» What is expected:
Render everything in the material below, from the line containing "scientific name: Bauhinia ungulata" down to the line containing "genus: Talpa", as a Markdown table with the columns Row and Entry. Number each line in Row, put the line itself in Entry, and leave out any blank lines.
========================
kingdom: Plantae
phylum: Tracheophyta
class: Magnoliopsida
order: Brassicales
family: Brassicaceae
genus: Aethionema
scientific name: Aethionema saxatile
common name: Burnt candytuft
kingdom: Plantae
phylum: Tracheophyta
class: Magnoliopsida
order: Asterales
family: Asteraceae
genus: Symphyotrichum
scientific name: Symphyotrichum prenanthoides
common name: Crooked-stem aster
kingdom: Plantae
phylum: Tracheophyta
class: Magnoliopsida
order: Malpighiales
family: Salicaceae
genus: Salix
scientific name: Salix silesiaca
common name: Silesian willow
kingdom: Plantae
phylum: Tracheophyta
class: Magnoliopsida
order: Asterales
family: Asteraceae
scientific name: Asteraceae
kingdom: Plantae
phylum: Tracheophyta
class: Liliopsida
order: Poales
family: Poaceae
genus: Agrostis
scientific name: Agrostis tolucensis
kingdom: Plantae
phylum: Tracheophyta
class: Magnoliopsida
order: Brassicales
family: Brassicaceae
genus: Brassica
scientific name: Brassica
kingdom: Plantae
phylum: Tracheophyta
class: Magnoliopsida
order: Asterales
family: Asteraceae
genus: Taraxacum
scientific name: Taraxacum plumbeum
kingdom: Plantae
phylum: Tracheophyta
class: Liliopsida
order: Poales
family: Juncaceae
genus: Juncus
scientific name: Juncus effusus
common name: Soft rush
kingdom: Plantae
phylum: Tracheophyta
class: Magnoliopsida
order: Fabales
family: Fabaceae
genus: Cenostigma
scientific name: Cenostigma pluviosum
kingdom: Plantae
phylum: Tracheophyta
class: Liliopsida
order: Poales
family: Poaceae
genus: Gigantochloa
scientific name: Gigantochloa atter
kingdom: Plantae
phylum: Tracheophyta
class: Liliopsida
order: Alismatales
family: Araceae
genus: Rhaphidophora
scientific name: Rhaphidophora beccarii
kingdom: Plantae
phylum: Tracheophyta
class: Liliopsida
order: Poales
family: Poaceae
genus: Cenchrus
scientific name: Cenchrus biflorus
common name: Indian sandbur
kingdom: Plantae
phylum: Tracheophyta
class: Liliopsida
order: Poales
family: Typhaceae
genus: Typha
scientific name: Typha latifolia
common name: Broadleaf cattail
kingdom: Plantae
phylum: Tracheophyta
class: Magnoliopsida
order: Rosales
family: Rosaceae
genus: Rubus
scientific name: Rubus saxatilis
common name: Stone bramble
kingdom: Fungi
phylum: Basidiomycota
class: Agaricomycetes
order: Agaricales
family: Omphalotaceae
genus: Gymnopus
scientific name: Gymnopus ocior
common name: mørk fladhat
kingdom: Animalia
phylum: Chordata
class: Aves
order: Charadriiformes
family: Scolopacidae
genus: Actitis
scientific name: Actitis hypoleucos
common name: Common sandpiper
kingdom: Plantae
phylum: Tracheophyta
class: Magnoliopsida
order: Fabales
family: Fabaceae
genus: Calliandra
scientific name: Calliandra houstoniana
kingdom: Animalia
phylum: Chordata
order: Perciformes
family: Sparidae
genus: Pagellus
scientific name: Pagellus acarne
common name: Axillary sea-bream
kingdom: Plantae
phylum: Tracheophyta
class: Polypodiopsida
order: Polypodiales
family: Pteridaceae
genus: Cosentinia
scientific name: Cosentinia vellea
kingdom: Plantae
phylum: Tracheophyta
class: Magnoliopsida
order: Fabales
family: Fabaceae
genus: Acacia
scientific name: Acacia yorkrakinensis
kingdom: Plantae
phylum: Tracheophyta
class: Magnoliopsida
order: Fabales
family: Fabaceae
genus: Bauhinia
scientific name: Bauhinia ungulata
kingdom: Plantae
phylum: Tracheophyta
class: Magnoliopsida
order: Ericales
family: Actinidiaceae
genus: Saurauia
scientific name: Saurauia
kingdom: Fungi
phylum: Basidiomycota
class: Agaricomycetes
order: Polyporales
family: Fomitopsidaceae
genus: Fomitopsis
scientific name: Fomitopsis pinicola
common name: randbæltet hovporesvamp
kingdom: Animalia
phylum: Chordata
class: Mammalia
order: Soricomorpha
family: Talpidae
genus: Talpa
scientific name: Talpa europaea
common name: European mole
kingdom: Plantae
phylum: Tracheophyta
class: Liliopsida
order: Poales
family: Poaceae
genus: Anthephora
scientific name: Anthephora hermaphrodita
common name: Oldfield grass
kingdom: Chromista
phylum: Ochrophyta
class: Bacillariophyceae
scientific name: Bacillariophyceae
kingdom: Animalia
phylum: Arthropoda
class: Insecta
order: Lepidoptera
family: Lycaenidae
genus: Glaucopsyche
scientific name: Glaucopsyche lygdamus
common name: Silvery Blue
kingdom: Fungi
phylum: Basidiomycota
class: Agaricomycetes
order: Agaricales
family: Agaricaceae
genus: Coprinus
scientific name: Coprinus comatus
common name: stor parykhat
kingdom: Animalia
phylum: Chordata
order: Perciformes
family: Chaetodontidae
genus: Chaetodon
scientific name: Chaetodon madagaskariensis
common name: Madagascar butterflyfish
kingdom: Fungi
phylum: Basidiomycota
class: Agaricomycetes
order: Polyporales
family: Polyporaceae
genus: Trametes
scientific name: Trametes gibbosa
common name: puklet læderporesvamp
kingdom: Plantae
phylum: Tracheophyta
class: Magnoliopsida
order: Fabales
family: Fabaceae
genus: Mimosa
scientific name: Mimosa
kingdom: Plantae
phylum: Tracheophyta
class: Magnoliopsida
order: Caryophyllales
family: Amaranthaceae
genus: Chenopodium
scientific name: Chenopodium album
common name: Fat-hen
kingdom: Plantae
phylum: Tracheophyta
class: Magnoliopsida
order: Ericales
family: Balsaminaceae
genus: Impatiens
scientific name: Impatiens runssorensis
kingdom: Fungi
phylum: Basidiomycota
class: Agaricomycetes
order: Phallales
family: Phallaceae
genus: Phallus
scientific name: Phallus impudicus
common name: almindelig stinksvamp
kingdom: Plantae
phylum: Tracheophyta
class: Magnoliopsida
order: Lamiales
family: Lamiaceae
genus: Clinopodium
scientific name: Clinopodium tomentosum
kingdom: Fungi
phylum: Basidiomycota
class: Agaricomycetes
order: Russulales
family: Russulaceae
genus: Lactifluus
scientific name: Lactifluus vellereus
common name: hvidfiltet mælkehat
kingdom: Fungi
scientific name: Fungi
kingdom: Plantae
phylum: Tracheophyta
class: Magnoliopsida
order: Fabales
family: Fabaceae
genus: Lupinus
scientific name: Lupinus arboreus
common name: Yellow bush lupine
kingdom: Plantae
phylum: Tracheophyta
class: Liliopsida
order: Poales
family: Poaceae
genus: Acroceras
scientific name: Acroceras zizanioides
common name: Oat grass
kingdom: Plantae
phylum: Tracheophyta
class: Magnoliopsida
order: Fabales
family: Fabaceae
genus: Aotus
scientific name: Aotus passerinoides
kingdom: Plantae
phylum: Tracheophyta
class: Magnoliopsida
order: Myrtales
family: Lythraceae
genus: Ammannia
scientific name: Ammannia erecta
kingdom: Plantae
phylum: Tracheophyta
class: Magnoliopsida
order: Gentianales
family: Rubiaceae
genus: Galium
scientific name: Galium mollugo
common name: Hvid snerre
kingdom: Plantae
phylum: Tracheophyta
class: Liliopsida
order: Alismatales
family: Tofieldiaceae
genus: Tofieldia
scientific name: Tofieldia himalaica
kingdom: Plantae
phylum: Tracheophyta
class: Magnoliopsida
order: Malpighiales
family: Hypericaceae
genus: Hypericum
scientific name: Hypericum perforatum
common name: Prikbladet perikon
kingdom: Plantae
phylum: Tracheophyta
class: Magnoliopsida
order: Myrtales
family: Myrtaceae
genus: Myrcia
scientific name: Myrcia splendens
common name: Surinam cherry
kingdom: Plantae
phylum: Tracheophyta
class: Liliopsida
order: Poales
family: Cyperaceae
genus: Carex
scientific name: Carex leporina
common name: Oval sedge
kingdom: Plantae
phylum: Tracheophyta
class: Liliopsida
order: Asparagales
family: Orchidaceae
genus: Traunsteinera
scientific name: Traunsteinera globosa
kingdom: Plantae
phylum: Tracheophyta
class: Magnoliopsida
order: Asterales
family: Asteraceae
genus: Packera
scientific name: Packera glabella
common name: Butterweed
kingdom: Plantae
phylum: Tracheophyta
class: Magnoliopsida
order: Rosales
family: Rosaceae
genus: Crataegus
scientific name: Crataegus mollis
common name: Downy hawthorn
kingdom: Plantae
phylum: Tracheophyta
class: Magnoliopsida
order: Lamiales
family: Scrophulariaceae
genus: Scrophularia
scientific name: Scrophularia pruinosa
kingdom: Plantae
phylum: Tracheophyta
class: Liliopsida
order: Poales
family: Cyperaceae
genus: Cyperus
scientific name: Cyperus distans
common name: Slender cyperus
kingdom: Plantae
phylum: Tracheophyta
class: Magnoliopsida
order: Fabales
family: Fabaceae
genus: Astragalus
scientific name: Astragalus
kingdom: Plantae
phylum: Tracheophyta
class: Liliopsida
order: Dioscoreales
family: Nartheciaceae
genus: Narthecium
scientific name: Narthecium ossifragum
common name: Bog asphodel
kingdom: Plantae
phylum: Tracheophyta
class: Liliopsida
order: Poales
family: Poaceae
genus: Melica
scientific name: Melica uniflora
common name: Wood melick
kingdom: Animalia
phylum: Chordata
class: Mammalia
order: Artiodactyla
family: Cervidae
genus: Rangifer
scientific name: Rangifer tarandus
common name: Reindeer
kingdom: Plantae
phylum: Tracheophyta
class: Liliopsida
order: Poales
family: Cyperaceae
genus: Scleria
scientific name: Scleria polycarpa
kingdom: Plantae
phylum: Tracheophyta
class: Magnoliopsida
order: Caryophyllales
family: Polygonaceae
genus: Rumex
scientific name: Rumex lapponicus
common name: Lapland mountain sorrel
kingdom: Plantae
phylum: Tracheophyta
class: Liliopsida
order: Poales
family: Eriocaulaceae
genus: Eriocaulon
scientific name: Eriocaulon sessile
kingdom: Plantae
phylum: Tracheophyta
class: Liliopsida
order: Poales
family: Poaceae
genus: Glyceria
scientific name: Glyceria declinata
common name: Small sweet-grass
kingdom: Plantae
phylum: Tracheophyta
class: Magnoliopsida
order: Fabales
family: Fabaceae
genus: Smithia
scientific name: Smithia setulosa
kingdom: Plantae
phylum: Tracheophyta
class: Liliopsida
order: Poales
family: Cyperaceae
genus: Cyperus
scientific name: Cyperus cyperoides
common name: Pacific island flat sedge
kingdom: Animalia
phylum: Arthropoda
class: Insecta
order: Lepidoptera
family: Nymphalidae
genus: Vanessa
========================
» The output:
| Row | Entry |
|---|---|
| 1 | scientific name: Bauhinia ungulata |
| 2 | kingdom: Plantae |
| 3 | phylum: Tracheophyta |
| 4 | class: Magnoliopsida |
| 5 | order: Ericales |
| 6 | family: Actinidiaceae |
| 7 | genus: Saurauia |
| 8 | scientific name: Saurauia |
| 9 | kingdom: Fungi |
| 10 | phylum: Basidiomycota |
| 11 | class: Agaricomycetes |
| 12 | order: Polyporales |
| 13 | family: Fomitopsidaceae |
| 14 | genus: Fomitopsis |
| 15 | scientific name: Fomitopsis pinicola |
| 16 | common name: randbæltet hovporesvamp |
| 17 | kingdom: Animalia |
| 18 | phylum: Chordata |
| 19 | class: Mammalia |
| 20 | order: Soricomorpha |
| 21 | family: Talpidae |
| 22 | genus: Talpa |